Considering the expectations of mild weather in the coming week, some traders were undoubtedly surprised when a number of points, mostly in the East, saw flat to a dime higher pricing Friday. However, the overall thrust of a mixed market was downward, with losses running as high as nearly 35 cents in the Northeast but generally a dime or less.

Although the screen didn’t begin a short-covering spike until most cash business had been completed, it was able to carry physical gas higher in late deals. December natural gas futures eventually settled up more than 31 cents, and that performance was augmented by similar strength in the crude oil, heating oil and unleaded gasoline (at New York Harbor) contracts. The petroleum products were lifted by announcements of declining U.S. inventories and escalating violence in the Middle East, according to news reports. Crude oil for December delivery managed to climb above $32/bbl.

A Midwest trader acknowledged that the Nymex spike was “pretty spectacular,” but seeing it as based entirely on technical short-covering, he asked, “So will any of it translate to the cash market?” Another source thought so; noting that most of the futures increase came too late to have much influence on Friday’s overall cash market, he commented that “cash will certainly be up come Monday. The question is, how much?”

But a marketer disagreed about price advances Monday, saying, “We just won’t have the weather backing.” He did confess to being “more surprised that cash was able to follow in late deals than by the futures spike itself.” The Chicago citygate was languishing close to the first-of-month index in the mid to high $4.60s for most of Friday morning, the source said, but then he saw a few deals get done near deadline about 20 cents higher.

The marketer went on to note that daily physical gas volumes have been relatively small lately, allowing a few large traders “to push prices around more easily.” For that reason he expects a lot of price volatility continuing through the end of November. He also said that in addition to short-covering helping to propel futures Friday, Citigroup had issued a forecast predicting that the East will be “a lot colder” in the last days of month.

A Northeast utility buyer said temperatures would be turning colder again Monday and Tuesday after some weekend moderation, but she didn’t expect the early-week conditions to be a significant market-driver.

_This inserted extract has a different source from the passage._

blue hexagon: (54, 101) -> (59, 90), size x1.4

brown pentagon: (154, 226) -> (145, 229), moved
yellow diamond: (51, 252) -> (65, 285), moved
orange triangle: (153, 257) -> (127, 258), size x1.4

“We could easily get a SoCalGas OFO over the weekend,” said a western marketer, quoting the border around $4.30. That was likely to keep traders on the alert because any such OFO alert was unlikely to be available before most went home Friday, she added.

After seeing no below-normal areas in its six- to 10-day forecasts earlier, the National Weather Service had a bit more bullish outlook Friday for gas prices late this week, at least in western markets. It continued to expect above normal temperatures in the eastern half of the U.S. for Nov. 20-24. However, now NWS looks for below normal readings in most of the West as far east as a line from the western edge of the Dakotas to central Arizona.

Looking ahead, a producer thinks the upcoming out-of-sync screen settlement “will help create one of those ‘odd’ bidweeks.” Instead of the normal three business days before the end of the month, December futures will go off the board on Tuesday, Nov. 25, or two business days before November ends. Besides tending to pile up a lot of bidweek business just prior to a four-day holiday weekend, that will also create some unusual swing trading, the producer said. People will do swing deals for Nov. 26-30 on Tuesday the 25th, then for Dec. 1st on Wednesday the 26th, he noted. “That’s really the only way to get it done from a nominations perspective,” he added; otherwise there’s a lot of potential for keystroke errors in entering deals.